▶ [Your goal]
Rewrite every line of the records below, swapping "Person at" for "Figure at" wherever it occurs and changing nothing else.

(Collected data)
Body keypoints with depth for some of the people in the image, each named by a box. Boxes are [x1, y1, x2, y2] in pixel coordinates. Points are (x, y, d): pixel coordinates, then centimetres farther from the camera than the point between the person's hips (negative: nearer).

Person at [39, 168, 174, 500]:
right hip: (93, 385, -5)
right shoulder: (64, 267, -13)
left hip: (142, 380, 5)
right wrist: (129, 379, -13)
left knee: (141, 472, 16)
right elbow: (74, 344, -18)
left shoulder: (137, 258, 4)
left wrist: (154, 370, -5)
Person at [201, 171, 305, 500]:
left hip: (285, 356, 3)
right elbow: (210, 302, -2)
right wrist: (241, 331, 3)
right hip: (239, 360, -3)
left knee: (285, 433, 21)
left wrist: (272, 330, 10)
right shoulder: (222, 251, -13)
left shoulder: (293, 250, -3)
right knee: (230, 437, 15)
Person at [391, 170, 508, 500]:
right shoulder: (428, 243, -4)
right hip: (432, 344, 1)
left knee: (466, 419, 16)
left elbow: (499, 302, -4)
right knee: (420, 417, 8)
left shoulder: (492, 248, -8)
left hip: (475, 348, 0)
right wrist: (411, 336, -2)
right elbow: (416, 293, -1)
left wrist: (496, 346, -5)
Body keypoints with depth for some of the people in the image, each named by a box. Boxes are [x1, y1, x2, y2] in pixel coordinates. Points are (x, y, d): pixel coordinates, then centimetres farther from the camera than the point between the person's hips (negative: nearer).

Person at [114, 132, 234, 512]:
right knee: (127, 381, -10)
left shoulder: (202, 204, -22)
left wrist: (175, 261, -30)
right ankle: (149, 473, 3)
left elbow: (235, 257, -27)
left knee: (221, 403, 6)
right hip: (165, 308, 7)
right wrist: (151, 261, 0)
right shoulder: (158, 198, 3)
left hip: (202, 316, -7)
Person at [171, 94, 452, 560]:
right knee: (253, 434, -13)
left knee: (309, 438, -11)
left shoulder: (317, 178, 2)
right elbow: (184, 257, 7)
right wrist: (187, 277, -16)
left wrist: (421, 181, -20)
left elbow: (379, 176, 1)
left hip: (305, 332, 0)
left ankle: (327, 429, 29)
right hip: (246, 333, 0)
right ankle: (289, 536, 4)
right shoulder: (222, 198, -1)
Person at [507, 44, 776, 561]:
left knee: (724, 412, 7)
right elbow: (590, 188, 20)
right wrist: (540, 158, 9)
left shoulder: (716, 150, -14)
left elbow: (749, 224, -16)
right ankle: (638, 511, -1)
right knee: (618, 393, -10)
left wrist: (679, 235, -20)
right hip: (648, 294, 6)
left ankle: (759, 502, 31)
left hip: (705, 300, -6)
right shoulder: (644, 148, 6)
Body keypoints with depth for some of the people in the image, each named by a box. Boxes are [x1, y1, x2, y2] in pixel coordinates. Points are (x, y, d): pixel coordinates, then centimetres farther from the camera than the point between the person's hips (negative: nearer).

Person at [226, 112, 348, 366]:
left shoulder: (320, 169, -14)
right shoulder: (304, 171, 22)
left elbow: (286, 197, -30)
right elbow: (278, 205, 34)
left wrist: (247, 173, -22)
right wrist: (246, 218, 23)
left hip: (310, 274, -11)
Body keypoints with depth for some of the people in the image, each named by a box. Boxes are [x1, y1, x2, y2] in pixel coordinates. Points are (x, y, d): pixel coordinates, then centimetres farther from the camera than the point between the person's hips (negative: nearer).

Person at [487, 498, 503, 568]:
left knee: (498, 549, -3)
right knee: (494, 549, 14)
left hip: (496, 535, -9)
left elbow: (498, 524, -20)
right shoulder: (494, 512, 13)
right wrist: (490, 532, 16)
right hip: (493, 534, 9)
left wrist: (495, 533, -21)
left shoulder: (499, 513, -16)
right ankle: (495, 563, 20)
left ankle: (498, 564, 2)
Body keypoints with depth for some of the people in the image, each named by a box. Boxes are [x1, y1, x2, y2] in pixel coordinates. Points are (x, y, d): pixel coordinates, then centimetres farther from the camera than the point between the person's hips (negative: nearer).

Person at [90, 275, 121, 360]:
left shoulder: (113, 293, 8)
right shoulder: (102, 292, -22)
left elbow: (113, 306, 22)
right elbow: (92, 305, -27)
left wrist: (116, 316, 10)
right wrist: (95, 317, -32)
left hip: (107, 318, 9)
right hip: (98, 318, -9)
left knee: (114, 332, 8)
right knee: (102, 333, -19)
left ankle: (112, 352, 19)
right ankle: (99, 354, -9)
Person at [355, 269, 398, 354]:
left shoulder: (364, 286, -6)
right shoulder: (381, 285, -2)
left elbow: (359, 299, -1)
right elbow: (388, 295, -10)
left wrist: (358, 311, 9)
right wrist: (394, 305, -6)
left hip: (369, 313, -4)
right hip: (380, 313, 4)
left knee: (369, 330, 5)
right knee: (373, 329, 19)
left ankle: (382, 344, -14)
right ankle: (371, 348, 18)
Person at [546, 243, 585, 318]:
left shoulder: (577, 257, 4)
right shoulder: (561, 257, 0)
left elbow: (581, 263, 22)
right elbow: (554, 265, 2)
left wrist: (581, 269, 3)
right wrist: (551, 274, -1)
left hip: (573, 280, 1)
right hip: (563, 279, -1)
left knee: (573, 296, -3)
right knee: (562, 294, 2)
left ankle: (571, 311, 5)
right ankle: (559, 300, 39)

▶ [Output of the exercise]
Body keypoints with depth for some of the people in the image, each named by a box. Boxes are [x1, y1, x2, y2] in pixel coordinates. Points are (x, y, d): pixel coordinates, then centimetres farther from the camera than the point between the person's hips (negative: nearer).

Figure at [39, 168, 174, 500]:
right hip: (93, 385, -5)
right shoulder: (64, 267, -13)
left hip: (142, 380, 5)
right wrist: (129, 379, -13)
left knee: (141, 472, 16)
right elbow: (74, 344, -18)
left shoulder: (137, 258, 4)
left wrist: (154, 370, -5)
Figure at [201, 171, 305, 500]:
left hip: (285, 356, 3)
right elbow: (210, 302, -2)
right wrist: (241, 331, 3)
right hip: (239, 360, -3)
left knee: (285, 433, 21)
left wrist: (272, 330, 10)
right shoulder: (222, 251, -13)
left shoulder: (293, 250, -3)
right knee: (230, 437, 15)
Figure at [391, 170, 508, 500]:
right shoulder: (428, 243, -4)
right hip: (432, 344, 1)
left knee: (466, 419, 16)
left elbow: (499, 302, -4)
right knee: (420, 417, 8)
left shoulder: (492, 248, -8)
left hip: (475, 348, 0)
right wrist: (411, 336, -2)
right elbow: (416, 293, -1)
left wrist: (496, 346, -5)
Body keypoints with depth for some of the people in the image, each named by a box. Boxes are [x1, y1, x2, y2] in pixel coordinates. Points are (x, y, d): pixel coordinates, then centimetres farther from the camera than the point between the person's hips (negative: nearer).

Figure at [114, 132, 234, 512]:
right knee: (127, 381, -10)
left shoulder: (202, 204, -22)
left wrist: (175, 261, -30)
right ankle: (149, 473, 3)
left elbow: (235, 257, -27)
left knee: (221, 403, 6)
right hip: (165, 308, 7)
right wrist: (151, 261, 0)
right shoulder: (158, 198, 3)
left hip: (202, 316, -7)
Figure at [171, 94, 452, 560]:
right knee: (253, 434, -13)
left knee: (309, 438, -11)
left shoulder: (317, 178, 2)
right elbow: (184, 257, 7)
right wrist: (187, 277, -16)
left wrist: (421, 181, -20)
left elbow: (379, 176, 1)
left hip: (305, 332, 0)
left ankle: (327, 429, 29)
right hip: (246, 333, 0)
right ankle: (289, 536, 4)
right shoulder: (222, 198, -1)
Figure at [507, 44, 776, 561]:
left knee: (724, 412, 7)
right elbow: (590, 188, 20)
right wrist: (540, 158, 9)
left shoulder: (716, 150, -14)
left elbow: (749, 224, -16)
right ankle: (638, 511, -1)
right knee: (618, 393, -10)
left wrist: (679, 235, -20)
right hip: (648, 294, 6)
left ankle: (759, 502, 31)
left hip: (705, 300, -6)
right shoulder: (644, 148, 6)
Body keypoints with depth for some of the people in the image, each named by a box. Boxes are [x1, y1, x2, y2] in pixel coordinates. Points are (x, y, d): pixel coordinates, then centimetres farther from the camera than the point between the person's hips (negative: nearer).

Figure at [226, 112, 348, 366]:
left shoulder: (320, 169, -14)
right shoulder: (304, 171, 22)
left elbow: (286, 197, -30)
right elbow: (278, 205, 34)
left wrist: (247, 173, -22)
right wrist: (246, 218, 23)
left hip: (310, 274, -11)
Body keypoints with depth for some of the people in the image, each named by a box. Boxes are [x1, y1, x2, y2] in pixel coordinates. Points are (x, y, d): pixel coordinates, then centimetres farther from the camera than the point between the person's hips (negative: nearer).

Figure at [487, 498, 503, 568]:
left knee: (498, 549, -3)
right knee: (494, 549, 14)
left hip: (496, 535, -9)
left elbow: (498, 524, -20)
right shoulder: (494, 512, 13)
right wrist: (490, 532, 16)
right hip: (493, 534, 9)
left wrist: (495, 533, -21)
left shoulder: (499, 513, -16)
right ankle: (495, 563, 20)
left ankle: (498, 564, 2)
Body keypoints with depth for some of the people in the image, each named by a box. Boxes are [x1, y1, x2, y2] in pixel coordinates. Points are (x, y, d): pixel coordinates, then centimetres farther from the camera than the point between the person's hips (negative: nearer).

Figure at [90, 275, 121, 360]:
left shoulder: (113, 293, 8)
right shoulder: (102, 292, -22)
left elbow: (113, 306, 22)
right elbow: (92, 305, -27)
left wrist: (116, 316, 10)
right wrist: (95, 317, -32)
left hip: (107, 318, 9)
right hip: (98, 318, -9)
left knee: (114, 332, 8)
right knee: (102, 333, -19)
left ankle: (112, 352, 19)
right ankle: (99, 354, -9)
Figure at [355, 269, 398, 354]:
left shoulder: (364, 286, -6)
right shoulder: (381, 285, -2)
left elbow: (359, 299, -1)
right elbow: (388, 295, -10)
left wrist: (358, 311, 9)
right wrist: (394, 305, -6)
left hip: (369, 313, -4)
right hip: (380, 313, 4)
left knee: (369, 330, 5)
right knee: (373, 329, 19)
left ankle: (382, 344, -14)
right ankle: (371, 348, 18)
Figure at [546, 243, 585, 318]:
left shoulder: (577, 257, 4)
right shoulder: (561, 257, 0)
left elbow: (581, 263, 22)
right elbow: (554, 265, 2)
left wrist: (581, 269, 3)
right wrist: (551, 274, -1)
left hip: (573, 280, 1)
right hip: (563, 279, -1)
left knee: (573, 296, -3)
right knee: (562, 294, 2)
left ankle: (571, 311, 5)
right ankle: (559, 300, 39)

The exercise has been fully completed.